En komik itiraflar!
.
3 ay önce ailemize katılan Necmi ismini verdiğimiz kaplumbağamız dün vefat etti. Aile arasında sade bir törenle evin arka bahçesine gömdük.Hayvancağız durduk yerde can verdiği için gidip Necmi'yi aldığımız dükkanın sahibine sebebinin ne olabileceğini sorduğumuzda 'Abi onlar kış uykusuna yatar' cevabını aldık. Bu vicdan azabıyla ben de yaşayamam herhalde...
Annem arabasını torpidosu için dantel örecek kadar çok seviyor.

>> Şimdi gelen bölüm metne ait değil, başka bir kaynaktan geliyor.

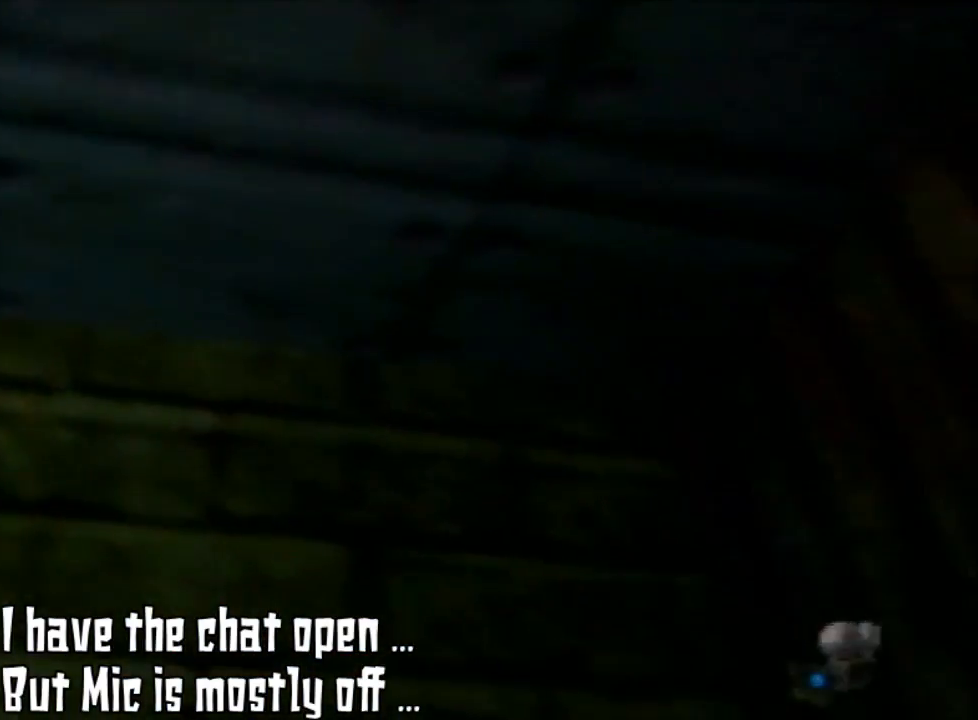
Gameplay with a controller (Nintendo layout); each line is a JSON object with the inputs held at the frame after it. "events" lists button and stick changes between this image and that frame as [ms after this image, input, new state], when the widget could be followed in between. Not read: L3 R3.
{"buttons": [], "left_stick": "center", "events": [[67, "C_UP", "down"], [200, "C_UP", "up"], [500, "Z", "up"]]}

Geçenlerde arabayı çarpmış ve farı kırılmış. Babamın anlattığına göre trafik polisinin önünde "Yavrumun gözü çıktııııı!" diye ağladığı için polisler heyecanlanıp ambulans çağırmışlar.
Ablam evlenmeden önce saatlerce odamıza kapanır, sigara ve kahve ikilisi eşliğinde sırlarımızı dökerdik. Böyle anlardan birinde, kısık sesle "Müzik açalım mı? Babam yan odada, bizi dinliyor olabilir." dedim. Yan odadan gelen ve hala hatırladığımızda bizi kahkahalara boğan ses: "Ne dinleyecem sizi beee!"
Çok sevdiğimiz dedemi kalp krizi sonucu kaybettik. Sevilen bir esnaf olması sebebiyle cenazesine oldukça büyük bir kalabalık katıldı. Biz taziyeleri kabul ederken uzun süredir görmediğim bir arkadaşım beni gördü ve geldi. "Bu kalabalık da ne böyle?" diye sorunca gayet normal bir şekilde "Dedemi kaybettik." dedim. Cevabı beni o an bile krize sokmaya yetti: ''Bu kadar insan hala bulamadınız mı?''
İş arkadaşımın düğünündeyiz. Nikah kıyılıyor, imzalar atılıyor, gelin ve damadı tebrik etmek için ayağa kalkıldığında elektrikler kesiliyor. Biz hep beraber "Aaaa!" diye tepki gösterirken, arkadaşımın annesi oldukça yüksek sesle düşüncesini dile getiriyor. "Oğlumun daha ilk dakikadan hayatı karardı."
Yengemin burun ameliyatından sonra elinde bir demet çiçekle gelen abimin inceliğini, kurduğu cümleyle daha bir iyi anladık. "Hatun kokla bakayım burnun çalışıyor mu?"
Küçük kızıma saklambaç oynayalım dedim. ”Sen say, ben saymam, kimseyi bulamıyorum” dedi. Tamam dedim. ”Yavaş yavaş say, ben hemen saklanamıyorum” dedi. Tamam dedim. ”Hemen bulma ama” dedi. Tamam dedim. ”Ben sobeliycem tamam mı?” dedi. Tamam dedim. 4.5 yaşındaki bir kız, tüm planlarını yapmış, adım adım uyguluyordu. Kadın milletinden korkulması gerektiğinin dersini veriyordu…
Kocamı öptükten sonra "Seni çok seviyorum aşkım ya! dedim. "Dur sevgilim şimdi haberleri izliyorum. Sonra seversin." dedi. Ne anladıysa artık.
Ablam ikinci çocuğuna hamile. Bulantıları yüzünden zor bir hamilelik geçiriyor. Annesine üzülen 4 yaşındaki yeğenime, hamilelikten ve ablamın karnında çocuk olduğundan bahsediyor, bulantılarının bu yüzden olduğunu anlatmaya çalışıyoruz. Bebek ile bulantı arasında bağlantı kurmaya çalışan yeğenim soruyor: “Bebeğin tadı iğrenç mi?”
Güler misin ağlar mısın dedirten bir itiraf: Aniden fenalaşan annelerini apar topar hastanenin acil servisine taşıyan, ancak yarım saat sonra doktorun ‘maalesef annenizi kaybettik’ demesiyle annelerinin öldüğünü öğrenemeyen(!) bunun yerine ‘Nasıl kaybedersiniz koca kadını daha demin buradaydı!’ deyip doktoru bir güzel döven komşularım var duyurulur…
Babamın karşı komşusu hakkında yorumu: "Bu adam da çok kılıbık. Ben ne zaman balkonu yıkasam o da çamaşır asıyor." Canım babam eski kazak erkeklerden kim kaldı senden başka!